Clang bug. This is supposed to work per 9.2p2. I don't know what part of
the class is visible at that point, though. That is, if t_ was declared
after swap(), would the code still be valid? I don't think it would be,
but the standard references for this stuff are all over the place.
(Also, blargh! This will be horrible to fix.)

The entire class is in scope, meaning we have to delay calculation of
exception specifications until the end of the class - probably using the
same technology proposed for in-class member initializers.

Right. Default function arguments are another, more closely related, case where we need to delay parsing until the class is fully defined.
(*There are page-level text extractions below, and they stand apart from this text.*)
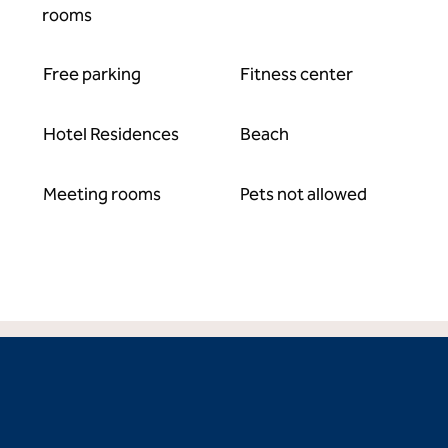
rooms
Free parking
Fitness center
Hotel Residences
Beach
Meeting rooms
Pets not allowed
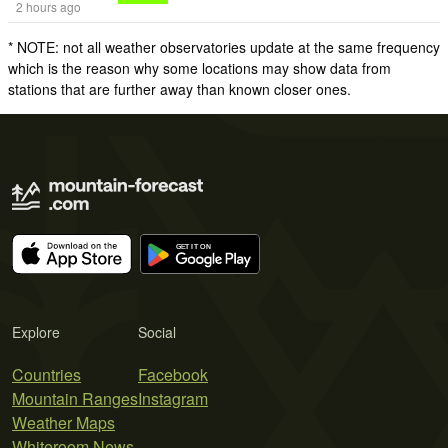
2 hours ago
* NOTE: not all weather observatories update at the same frequency
which is the reason why some locations may show data from
stations that are further away than known closer ones.
Explore
Social
Countries
Facebook
Mountain Ranges
Instagram
Weather Maps
Whiteroom News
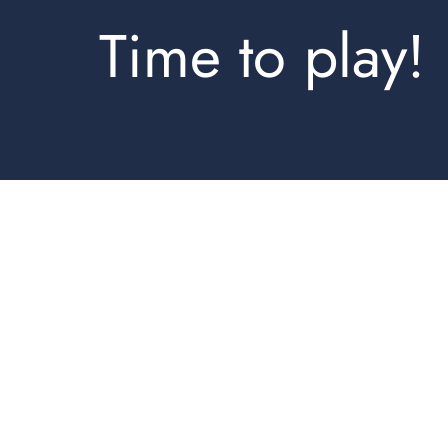
Time to play!
Hoodies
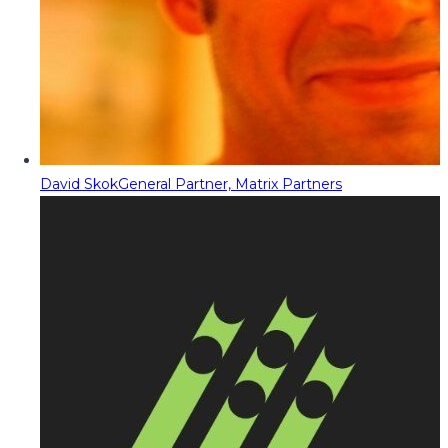
David Skok
General Partner, Matrix Partners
There is an obvious issue of recursive or mutually recursive noexcept:

void f() noexcept(noexcept(f()));

struct foo {
  void a() noexcept(noexcept(b()));
  void b() noexcept(noexcept(a()));
};

I've submitted a defect report this about this and other issues
encountered with noexcept. I believe we can successfully catch issues of
recursion, and that they should be considered ill-formed (potentially no
diagnostic required).

With default function arguments, the committee decided to consider the program ill-formed if a default argument for a member function declared earlier in the class relies on a default argument declared later in the class. I expect that the committee would do the same here.

  - Doug

I no longer consider the libc++ implementation to have workarounds for this issue. The expression-based implementation was incorrect anyway, at least for where and how I was using it. The noexcept expression in:

template<class T>
class A
{
   T t_;
public:
   void swap(A& y) noexcept(noexcept(swap(t_, y.t_)));
};

can cause std::swap(T&,T&) to be fully instantiated which causes problems for type T that aren't swappable, even if A<T>::swap is never instantiated. When for example T was a non-copyable, non-movable, but default constructible type D, then:

  A<D> a;

would fail to compile because of instantiating std::swap(D&, D&).
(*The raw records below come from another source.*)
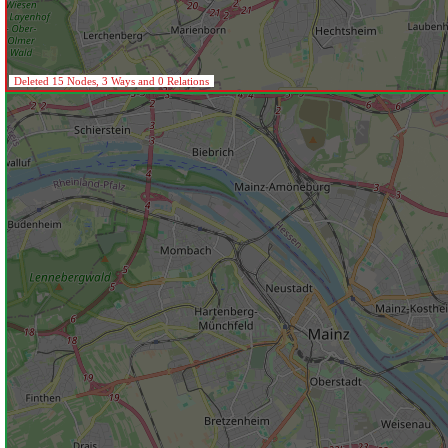
Deleted 15 Nodes, 3 Ways and 0 Relations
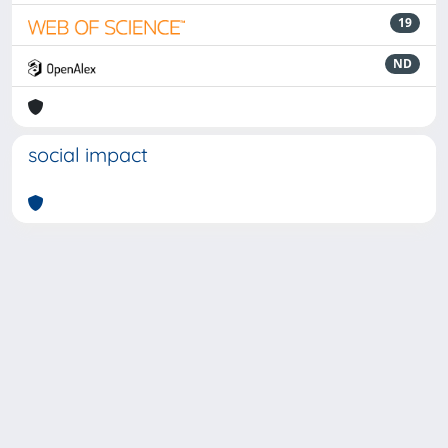
19
ND
social impact
Powered by
IRIS
-
about IRIS
-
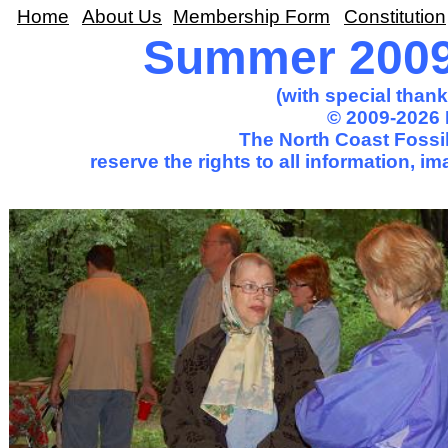
Home
About Us
Membership Form
Constitution
Summer 2009 
(with special than
© 2009-2026 
The North Coast Fossil
reserve the rights to all information, 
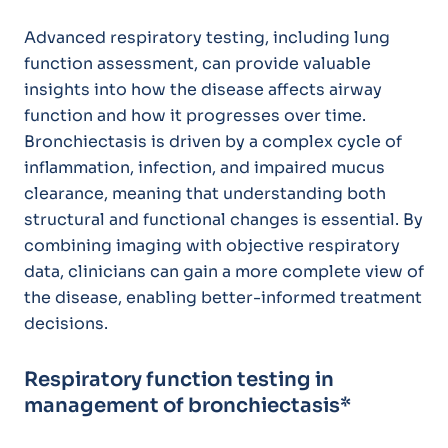
Advanced respiratory testing, including lung
function assessment, can provide valuable
insights into how the disease affects airway
function and how it progresses over time.
Bronchiectasis is driven by a complex cycle of
inflammation, infection, and impaired mucus
clearance, meaning that understanding both
structural and functional changes is essential. By
combining imaging with objective respiratory
data, clinicians can gain a more complete view of
the disease, enabling better-informed treatment
decisions.
Respiratory function testing in
management of bronchiectasis*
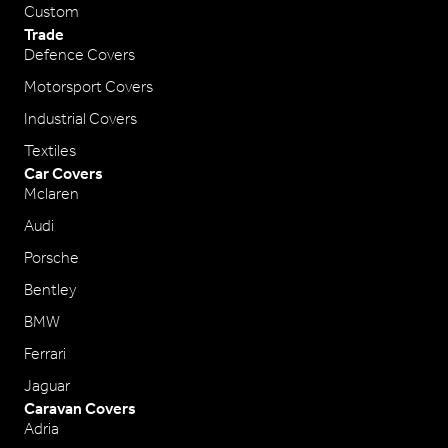
Custom
Trade
Defence Covers
Motorsport Covers
Industrial Covers
Textiles
Car Covers
Mclaren
Audi
Porsche
Bentley
BMW
Ferrari
Jaguar
Caravan Covers
Adria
I've created __is_swappable<T> and __is_nothrow_swappable<T> to put into the noexcepts everywhere I need to.

Howard

Note that I am entirely in favor of these, which deserved imho to be in the standard. If I may ask: how does your __is_swappable work?

You provide a default low-priority swap overload (shouldn't it be hidden by the way? Leaving it in namespace std looks like it prevents users from reusing the same technique in their code), but there is no SFINAE on the main swap function preventing it from being chosen so it looks like even __is_swappable<__nat>::value is true.

What am I missing?

I've created __is_swappable<T> and __is_nothrow_swappable<T> to put into the noexcepts everywhere I need to.
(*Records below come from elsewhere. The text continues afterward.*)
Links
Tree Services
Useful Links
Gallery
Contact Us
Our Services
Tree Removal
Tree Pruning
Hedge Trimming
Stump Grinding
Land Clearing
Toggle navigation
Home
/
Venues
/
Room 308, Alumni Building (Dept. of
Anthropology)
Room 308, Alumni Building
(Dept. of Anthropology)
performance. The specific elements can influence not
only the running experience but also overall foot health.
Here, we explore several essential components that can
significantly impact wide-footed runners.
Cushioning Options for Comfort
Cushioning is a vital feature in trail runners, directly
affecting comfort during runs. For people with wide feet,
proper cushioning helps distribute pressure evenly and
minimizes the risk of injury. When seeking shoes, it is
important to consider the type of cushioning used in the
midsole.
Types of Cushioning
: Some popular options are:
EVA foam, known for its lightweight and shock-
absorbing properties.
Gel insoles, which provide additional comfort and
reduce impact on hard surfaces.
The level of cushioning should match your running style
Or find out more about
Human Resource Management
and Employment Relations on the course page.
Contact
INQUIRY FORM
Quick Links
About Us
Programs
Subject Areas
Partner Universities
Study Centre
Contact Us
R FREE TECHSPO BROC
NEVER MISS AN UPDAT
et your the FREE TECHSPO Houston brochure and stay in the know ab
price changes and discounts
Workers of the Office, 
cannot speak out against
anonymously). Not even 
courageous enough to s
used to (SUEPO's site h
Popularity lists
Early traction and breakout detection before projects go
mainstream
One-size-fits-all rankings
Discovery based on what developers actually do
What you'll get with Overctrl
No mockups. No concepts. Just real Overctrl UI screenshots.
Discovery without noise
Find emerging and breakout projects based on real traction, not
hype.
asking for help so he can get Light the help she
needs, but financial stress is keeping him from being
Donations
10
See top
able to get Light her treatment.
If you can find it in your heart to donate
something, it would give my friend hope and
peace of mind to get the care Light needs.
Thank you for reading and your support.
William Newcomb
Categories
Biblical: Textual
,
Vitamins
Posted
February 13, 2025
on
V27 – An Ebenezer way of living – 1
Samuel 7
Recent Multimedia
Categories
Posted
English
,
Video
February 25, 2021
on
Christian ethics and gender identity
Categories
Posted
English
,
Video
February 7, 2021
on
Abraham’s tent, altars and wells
Note that I am entirely in favor of these, which deserved imho to be in the standard. If I may ask: how does your __is_swappable work?

You provide a default low-priority swap overload (shouldn't it be hidden by the way?

Yes.

Leaving it in namespace std looks like it prevents users from reusing the same technique in their code), but there is no SFINAE on the main swap function preventing it from being chosen so it looks like even __is_swappable<__nat>::value is true.

You are completely correct.

What am I missing?

Not a thing, thanks!

I'll be checking in a fix shortly (mixed in with noexcept for <memory>).

Howard

Hello,

don't you need to also constrain the other swap overloads (say swap(pair,pair) should only exist when the elements are swappable, etc)?

Although it sounds like the latest fix from Sean Hunt makes the whole swappable trait thing unnecessary.

<nod> I have yet to come up to speed in this new language. :slight_smile: Your question is a good one, and I don't know the answer yet.